Judge me on growth, says Reeves as she faces Budget backlash from business
Rachel Reeves urged business chiefs to judge her on her ability to deliver economic growth as she faced claims she was treating firms as a “cash cow” by hiking taxes.
The Chancellor acknowledged she had received a lot of “feedback” over the Budget, which included £40 billion of tax increases, but insisted no-one had presented a “credible alternative” to her plan.
In an attempt to reassure firms she would not repeat the tax raid, Ms Reeves told the Confederation of British Industry (CBI) annual conference the Budget had “wiped the slate clean” and public services would now have to live within their means.
Her appearance at the conference in central London followed public criticism by the CBI’s chief executive Rain Newton-Smith and chairman Rupert Soames over the increase in hiring costs caused by rising minimum wage rates and a £25 billion annual increase in employers’ national insurance contributions (NICs) announced in the October 30 Budget.
The Chancellor said: “I’m not immune to the challenges that businesses face, including the challenges from higher taxes. But the alternative was instability hanging over us for another year.”
Ms Reeves told bosses at the conference: “I’ve had lots of feedback on the Budget, but what I haven’t heard is any credible alternative to what I did to put our public finances on a firm footing.”

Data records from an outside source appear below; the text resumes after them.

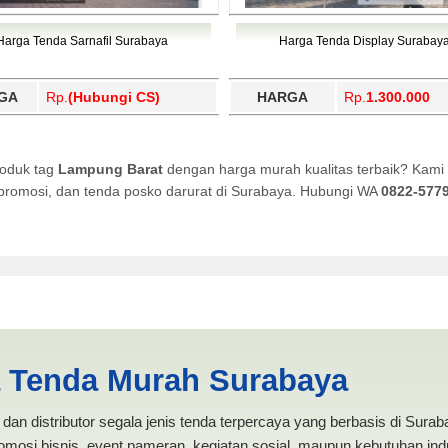
Harga Tenda Sarnafil Surabaya
Harga Tenda Display Surabay
GA
Rp.
(Hubungi CS)
HARGA
Rp.
1.300.000
roduk tag
Lampung Barat
dengan harga murah kualitas terbaik? Kami 
a promosi, dan tenda posko darurat di Surabaya. Hubungi WA
0822-577
ODUKSI ANEKA TENDA MURAH
a Tenda Murah Surabaya
dan distributor segala jenis tenda terpercaya yang berbasis di Sura
mosi bisnis, event pameran, kegiatan sosial, maupun kebutuhan indus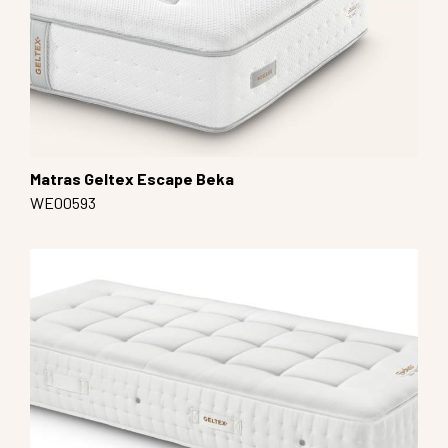
Matras Geltex Escape Beka
WE00593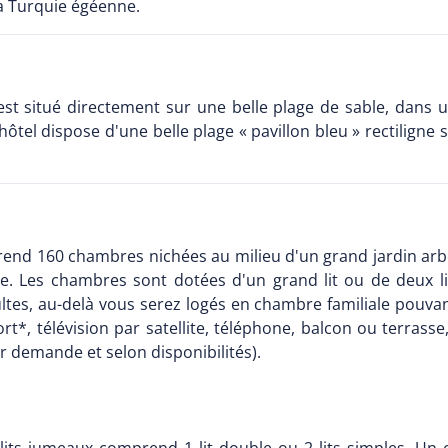
la Turquie égéenne.
est situé directement sur une belle plage de sable, dans u
el dispose d'une belle plage « pavillon bleu » rectiligne s
end 160 chambres nichées au milieu d'un grand jardin arbo
. Les chambres sont dotées d'un grand lit ou de deux lit
tes, au-delà vous serez logés en chambre familiale pouvant 
ort*, télévision par satellite, téléphone, balcon ou terrasse
 demande et selon disponibilités).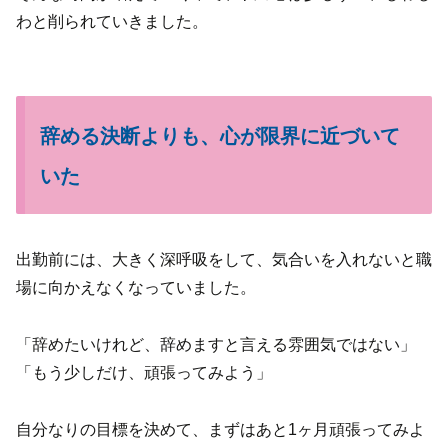
わと削られていきました。
辞める決断よりも、心が限界に近づいて
いた
出勤前には、大きく深呼吸をして、気合いを入れないと職
場に向かえなくなっていました。
「辞めたいけれど、辞めますと言える雰囲気ではない」
「もう少しだけ、頑張ってみよう」
自分なりの目標を決めて、まずはあと1ヶ月頑張ってみよ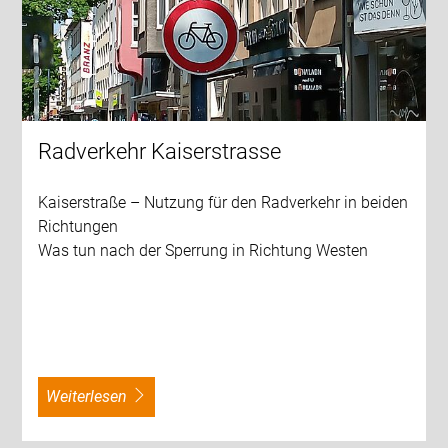
Radverkehr Kaiserstrasse
Kaiserstraße – Nutzung für den Radverkehr in beiden
Richtungen
Was tun nach der Sperrung in Richtung Westen
weiterlesen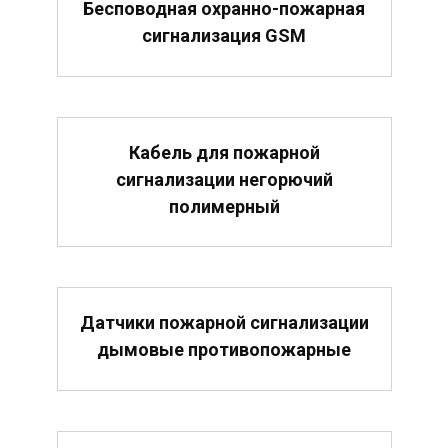
Бесповодная охранно-пожарная
сигнализация GSM
Кабель для пожарной
сигнализации негорючий
полимерный
Датчики пожарной сигнализации
дымовые противопожарные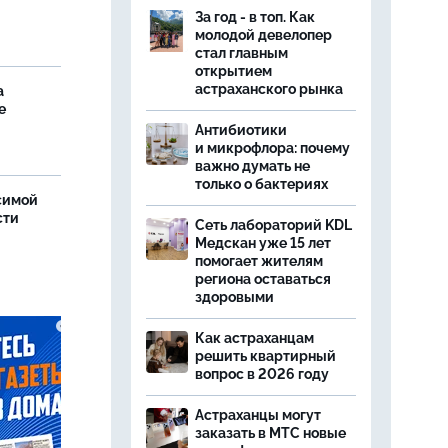
За год - в топ. Как
молодой девелопер
стал главным
открытием
астраханского рынка
а
е
Антибиотики
и микрофлора: почему
важно думать не
только о бактериях
симой
сти
Сеть лабораторий KDL
Медскан уже 15 лет
помогает жителям
региона оставаться
здоровыми
Как астраханцам
решить квартирный
вопрос в 2026 году
Астраханцы могут
заказать в МТС новые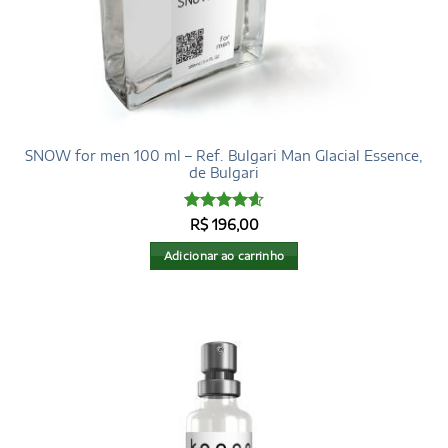
SNOW for men 100 ml – Ref. Bulgari Man Glacial Essence,
de Bulgari
Avaliação
R$
196,00
4.6
de 5
Adicionar ao carrinho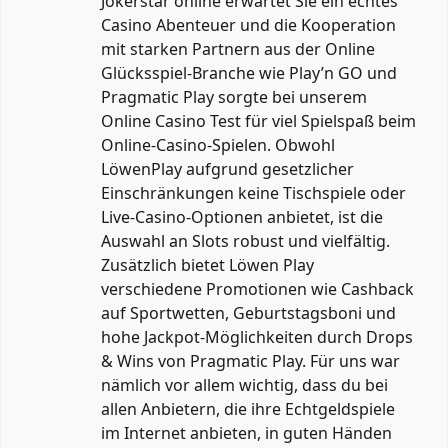
Jokerstar online erwartet Sie ein echtes
Casino Abenteuer und die Kooperation
mit starken Partnern aus der Online
Glücksspiel-Branche wie Play’n GO und
Pragmatic Play sorgte bei unserem
Online Casino Test für viel Spielspaß beim
Online-Casino-Spielen. Obwohl
LöwenPlay aufgrund gesetzlicher
Einschränkungen keine Tischspiele oder
Live-Casino-Optionen anbietet, ist die
Auswahl an Slots robust und vielfältig.
Zusätzlich bietet Löwen Play
verschiedene Promotionen wie Cashback
auf Sportwetten, Geburtstagsboni und
hohe Jackpot-Möglichkeiten durch Drops
& Wins von Pragmatic Play. Für uns war
nämlich vor allem wichtig, dass du bei
allen Anbietern, die ihre Echtgeldspiele
im Internet anbieten, in guten Händen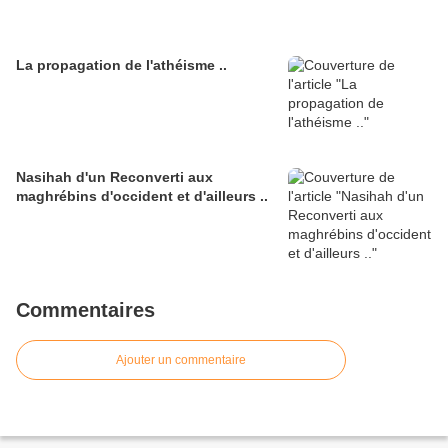
La propagation de l'athéisme ..
Nasihah d'un Reconverti aux
maghrébins d'occident et d'ailleurs ..
Commentaires
Ajouter un commentaire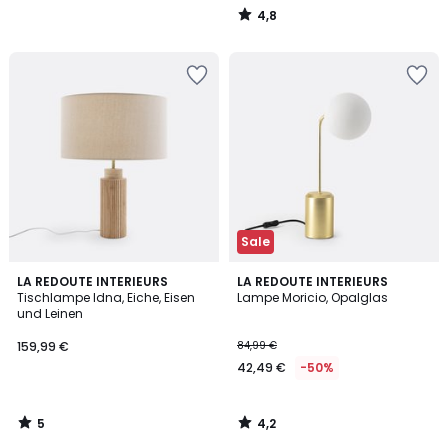
4,8
/
5
Sale
5
4,2
LA REDOUTE INTERIEURS
LA REDOUTE INTERIEURS
/
/ 5
Tischlampe Idna, Eiche, Eisen
Lampe Moricio, Opalglas
5
und Leinen
159,99 €
84,99 €
42,49 €
-50%
5
4,2
/
/
5
5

But she insisted that “businesses can now be certain that we’re never going to have to do a budget like that again” and “public services now need to live within the means that we’ve set”.

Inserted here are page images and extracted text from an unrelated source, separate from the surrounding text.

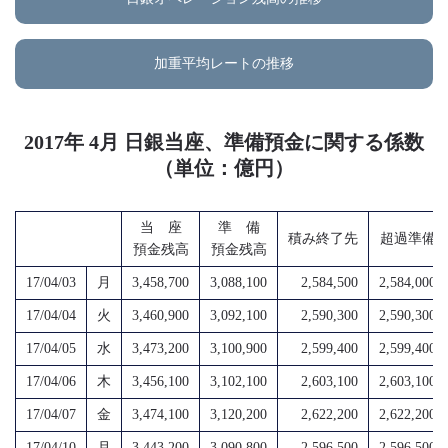
加重平均レートの推移
2017年 4月 日銀当座、準備預金に関する係数
（単位：億円）
当 座
準 備
積み終了先
超過準備
預金残高
預金残高
17/04/03
月
3,458,700
3,088,100
2,584,500
2,584,000
17/04/04
火
3,460,900
3,092,100
2,590,300
2,590,300
17/04/05
水
3,473,200
3,100,900
2,599,400
2,599,400
17/04/06
木
3,456,100
3,102,100
2,603,100
2,603,100
17/04/07
金
3,474,100
3,120,200
2,622,200
2,622,200
17/04/10
月
3,443,200
3,090,800
2,596,500
2,596,500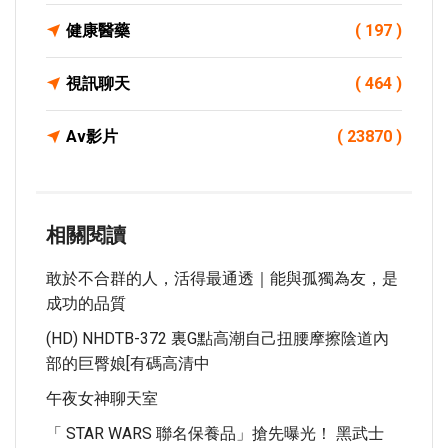
健康醫藥
( 197 )
視訊聊天
( 464 )
Av影片
( 23870 )
相關閱讀
敢於不合群的人，活得最通透｜能與孤獨為友，是
成功的品質
(HD) NHDTB-372 裏G點高潮自己扭腰摩擦陰道內
部的巨臀娘[有碼高清中
午夜女神聊天室
「 STAR WARS 聯名保養品」搶先曝光！ 黑武士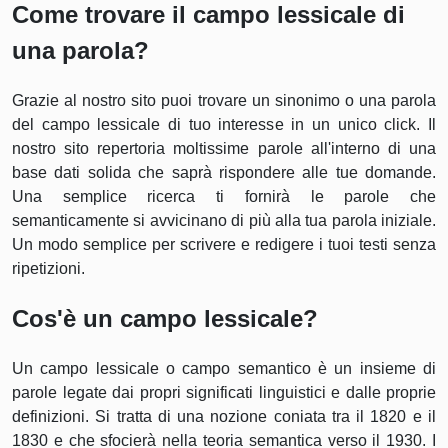
Come trovare il campo lessicale di
una parola?
Grazie al nostro sito puoi trovare un sinonimo o una parola
del campo lessicale di tuo interesse in un unico click. Il
nostro sito repertoria moltissime parole all'interno di una
base dati solida che saprà rispondere alle tue domande.
Una semplice ricerca ti fornirà le parole che
semanticamente si avvicinano di più alla tua parola iniziale.
Un modo semplice per scrivere e redigere i tuoi testi senza
ripetizioni.
Cos'è un campo lessicale?
Un campo lessicale o campo semantico è un insieme di
parole legate dai propri significati linguistici e dalle proprie
definizioni. Si tratta di una nozione coniata tra il 1820 e il
1830 e che sfocierà nella teoria semantica verso il 1930. I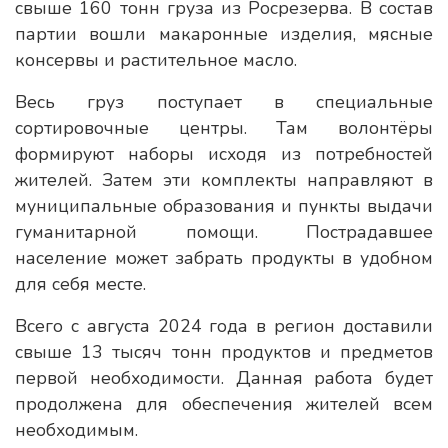
свыше 160 тонн груза из Росрезерва. В состав
партии вошли макаронные изделия, мясные
консервы и растительное масло.
Весь груз поступает в специальные
сортировочные центры. Там волонтёры
формируют наборы исходя из потребностей
жителей. Затем эти комплекты направляют в
муниципальные образования и пункты выдачи
гуманитарной помощи. Пострадавшее
население может забрать продукты в удобном
для себя месте.
Всего с августа 2024 года в регион доставили
свыше 13 тысяч тонн продуктов и предметов
первой необходимости. Данная работа будет
продолжена для обеспечения жителей всем
необходимым.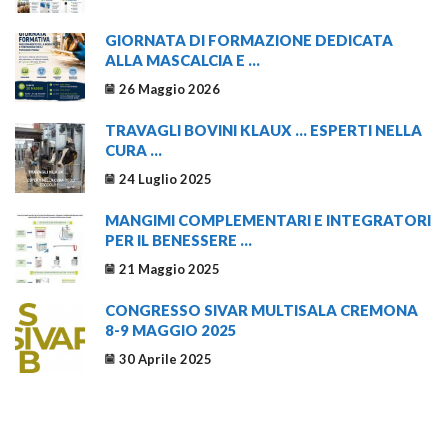
GIORNATA DI FORMAZIONE DEDICATA
ALLA MASCALCIA E ...
26 Maggio 2026
TRAVAGLI BOVINI KLAUX … ESPERTI NELLA
CURA ...
24 Luglio 2025
MANGIMI COMPLEMENTARI E INTEGRATORI
PER IL BENESSERE ...
21 Maggio 2025
CONGRESSO SIVAR MULTISALA CREMONA
8-9 MAGGIO 2025
30 Aprile 2025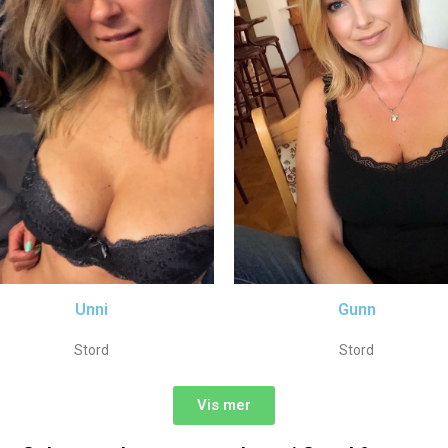
Unni
Gunn
Stord
Stord
Vis mer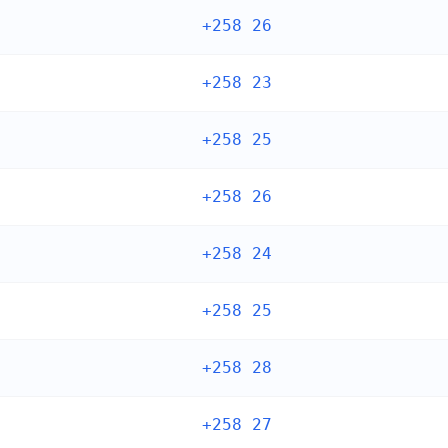
+258 26
+258 23
+258 25
+258 26
+258 24
+258 25
+258 28
+258 27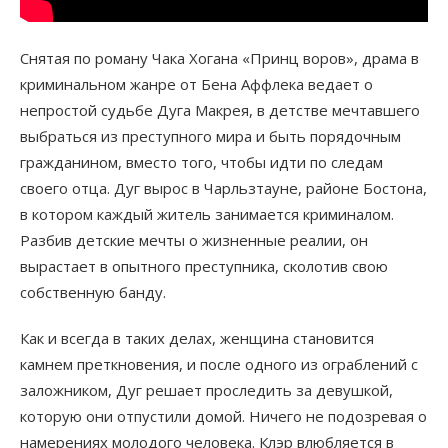
Снятая по роману Чака Хогана «Принц воров», драма в
криминальном жанре от Бена Аффлека ведает о
непростой судьбе Дуга Макрея, в детстве мечтавшего
выбраться из преступного мира и быть порядочным
гражданином, вместо того, чтобы идти по следам
своего отца. Дуг вырос в Чарльзтауне, районе Бостона,
в котором каждый житель занимается криминалом.
Разбив детские мечты о жизненные реалии, он
вырастает в опытного преступника, сколотив свою
собственную банду.
Как и всегда в таких делах, женщина становится
камнем преткновения, и после одного из ограблений с
заложником, Дуг решает проследить за девушкой,
которую они отпустили домой. Ничего не подозревая о
намерениях молодого человека. Клэр влюбляется в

The Chancellor insisted that stabilising the public finances and increasing investment would create the conditions for growth, along with measures such as the Government’s promised planning reforms.

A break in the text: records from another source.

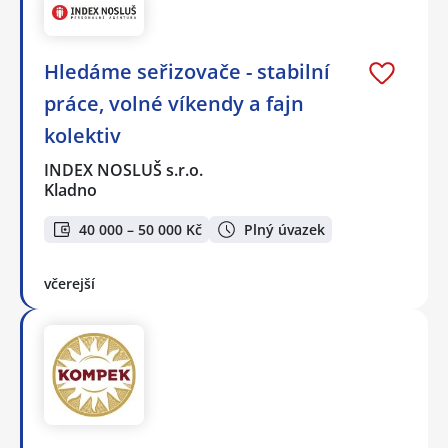
Hledáme seřizovače - stabilní
práce, volné víkendy a fajn
kolektiv
INDEX NOSLUŠ s.r.o.
Kladno
40 000 – 50 000 Kč
Plný úvazek
včerejší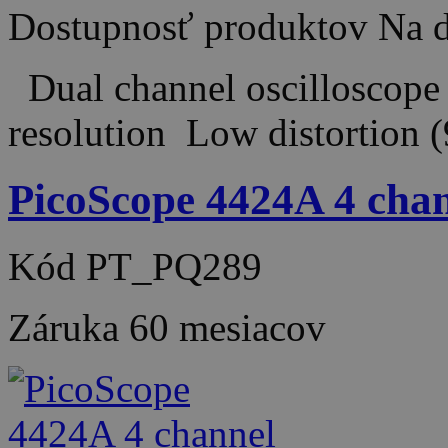
Dostupnosť produktov
Na d
Dual channel oscilloscope 
resolution Low distortio
PicoScope 4424A 4 ch
Kód
PT_PQ289
Záruka
60 mesiacov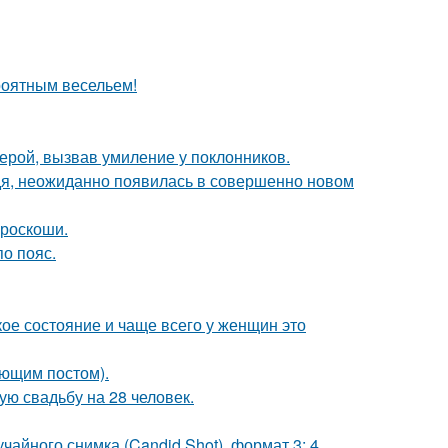
роятным весельем!
ерой, вызвав умиление у поклонников.
едя, неожиданно появилась в совершенно новом
 роскоши.
о пояс.
кое состояние и чаще всего у женщин это
ующим постом).
ую свадьбу на 28 человек.
чайного снимка (Candid Shot), формат 3: 4.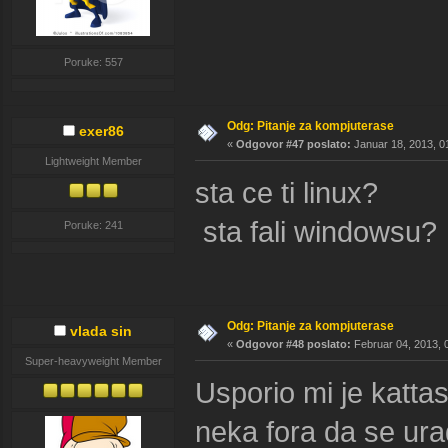
Poruke: 557
Odg: Pitanje za kompjuterase
exer86
«
Odgovor #47 poslato:
Januar 18, 2013, 0
Lightweight Member
sta ce ti linux?
sta fali windowsu?
Poruke: 241
Odg: Pitanje za kompjuterase
vlada sin
«
Odgovor #48 poslato:
Februar 04, 2013, 
Super-heavyweight Member
Usporio mi je kattas
neka fora da se ura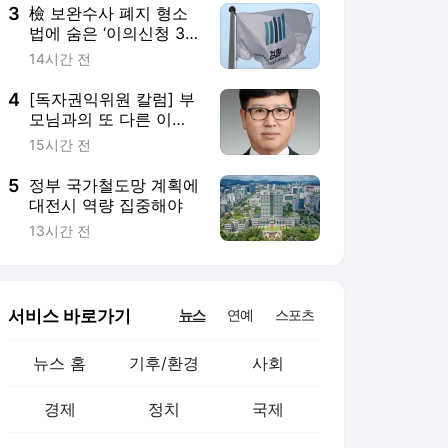
3
檢 보완수사 폐지 형소
법에 숨은 ‘이의신청 3
개월 제한’…황운하는
14시간 전
30일 추진
4
[독자권익위원 칼럼] 부
모님과의 또 다른 이별,
요양원 문 앞에서
15시간 전
5
정부 국가철도망 계획에
대전시 역량 집중해야
13시간 전
서비스 바로가기
뉴스
연예
스포츠
뉴스 홈
기후/환경
사회
경제
정치
국제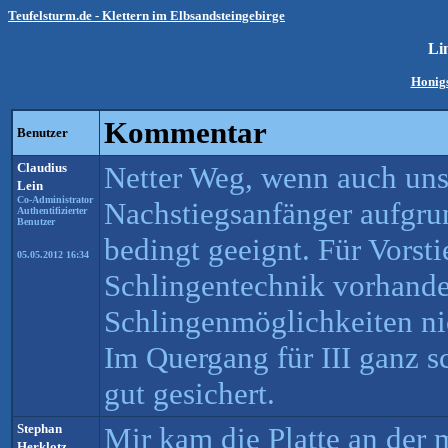
Teufelsturm.de - Klettern im Elbsandsteingebirge
Li
Honigs
Kommentar
Benutzer
Claudius
Netter Weg, wenn auch uns
Lein
Co-Administrator
Nachstiegsanfänger aufgru
Authentifizierter
Benutzer
bedingt geeignt. Für Vorst
05.05.2012 16:34
Schlingentechnik vorhanden
Schlingenmöglichkeiten nic
Im Quergang für III ganz sc
gut gesichert.
Stephan
Mir kam die Platte an der 
Herklotz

“I want you to judge this Government on our number one mission, which is to bring growth back to the UK economy,” Ms Reeves said.
“We can’t do that overnight. If I promised that during the election campaign, if I promised that in my first couple of months in the job, you’d say that’s unrealistic.
“But over this Parliament we’re going to return investment, we’re going to return growth to the economy, because in the end that’s the only way to ensure that Britain is competitive and to ensure that we punch our weight in the world and to improve living standards for working people and to properly fund the public services that I want to see improved as well.”
But business leaders sounded the alarm over the damage the increase in NICs would do to jobs, growth and investment.
Ms Newton-Smith said: “The rise in national insurance, the stark lowering of the threshold, caught us all off guard.
“Along with the expansion and the rise of the National Living Wage – which everyone wants to accommodate – and the potential cost of the Employment Rights Bill, they put a heavy burden on business.”
A CBI survey of 266 firms found 62.4% were likely to reduce the number of new hires as a result of the NICs increase, while almost half – 48.1% – said they would reduce their current headcount.
Mr Soames said: “There is no doubt here that in this Budget business has been milked as the cash cow.”
He added: “At the moment, there are doubts that the dots of Government policy join up.
“This week, the Department for Work and Pensions is going to produce a paper setting out actions to help get a meaningful number of the nine million (jobless people) back into work.
“But at the same time, we have a Budget which makes employing people, particularly the young, part-time and low paid, much more expensive.
“And we have an Employment Rights Bill which makes employing people much more risky and an adventure playground for lawyers.”
Meanwhile, the boss of Hobnob biscuit maker McVitie’s parent company Pladis said it is getting “harder to understand” the case for investing in the UK amid too much Government focus on new industries at the expense of existing ones.
Salman Amin said: “What strikes me is that in the race to grow, we seem to be turning our backs on the industries which have built Britain for decades.”
Shadow chancellor Mel Stride said: “Labour’s national insurance jobs tax will punish businesses across the country – making it harder for them to create jobs, driving down wages and discouraging investment.
“Thanks to Labour’s choices, independent forecasts are predicting growth slowing, inflation rising and borrowing soaring.
“It is clear all Rachel Reeves has delivered so far is a litany of broken promises.”